For personnel suitably trained and experienced in the use of airway management devices and advanced life support techniques, i-gel now offers a new and exciting option for establishing a patent airway during resuscitation of the unconscious patient.

References:

1. Richez B, Saltel L, Banchereau F, Torrielli, Cros AM: A new single use supraglottic airway with a noninflatable cuff and an esophageal vent: An observational study of the i-gel: Anesth Analg. 2008 Apr;106(4):1137-9.

2. Gatward JJ, Thomas MJC, Nolan JP, Cook TM: Effect of chest compressions on the time taken to insert airway devices in a manikin: Br J Anaesth. 2008 Mar;100(3):351-6.

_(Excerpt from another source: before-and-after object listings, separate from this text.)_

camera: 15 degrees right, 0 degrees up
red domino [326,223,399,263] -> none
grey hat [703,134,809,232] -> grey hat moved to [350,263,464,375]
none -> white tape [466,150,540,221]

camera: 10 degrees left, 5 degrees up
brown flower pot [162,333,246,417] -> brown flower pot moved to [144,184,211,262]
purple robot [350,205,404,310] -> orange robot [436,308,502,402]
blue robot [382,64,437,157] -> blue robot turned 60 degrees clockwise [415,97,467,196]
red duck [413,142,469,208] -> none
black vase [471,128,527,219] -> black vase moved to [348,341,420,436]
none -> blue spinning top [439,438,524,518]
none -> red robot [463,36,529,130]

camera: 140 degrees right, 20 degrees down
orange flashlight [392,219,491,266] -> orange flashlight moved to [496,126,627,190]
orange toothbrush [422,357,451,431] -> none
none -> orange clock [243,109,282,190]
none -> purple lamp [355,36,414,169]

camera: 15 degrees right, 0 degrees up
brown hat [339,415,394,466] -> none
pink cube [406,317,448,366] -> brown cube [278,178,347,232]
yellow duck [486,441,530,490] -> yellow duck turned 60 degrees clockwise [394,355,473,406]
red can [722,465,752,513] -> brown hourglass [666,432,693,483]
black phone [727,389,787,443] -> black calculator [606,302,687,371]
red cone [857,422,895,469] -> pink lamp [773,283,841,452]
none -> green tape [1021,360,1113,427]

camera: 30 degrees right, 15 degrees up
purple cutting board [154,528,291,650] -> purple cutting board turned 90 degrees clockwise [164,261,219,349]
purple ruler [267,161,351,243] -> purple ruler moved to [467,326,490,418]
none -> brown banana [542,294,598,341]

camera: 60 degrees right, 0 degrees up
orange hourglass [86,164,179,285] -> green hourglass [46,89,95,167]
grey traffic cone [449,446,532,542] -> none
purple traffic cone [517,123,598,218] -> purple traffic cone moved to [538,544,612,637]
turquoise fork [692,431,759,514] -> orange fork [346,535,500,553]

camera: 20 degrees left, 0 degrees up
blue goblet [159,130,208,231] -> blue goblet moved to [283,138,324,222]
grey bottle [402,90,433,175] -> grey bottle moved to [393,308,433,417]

3. Gabbott DA, Beringer R: The i-gel supraglottic airway: A potential role for resuscitation?: Resuscitation. 2007 Apr;73(1):161-2.

4. Soar J: The i-gel supraglottic airway and resuscitation – some initial thoughts: Resuscitation. 2007 Jul;74(1):197.

5. UK Resuscitation Council Advanced Life Support Guide (5th Edition). Revised June 2008.

6. Bamgbade OA, Macnab WR, Khalaf WM: Evaluation of the i-gel airway in 300 patients. Eur J Anaesthesiol. 2008 Oct;25(10):865-6.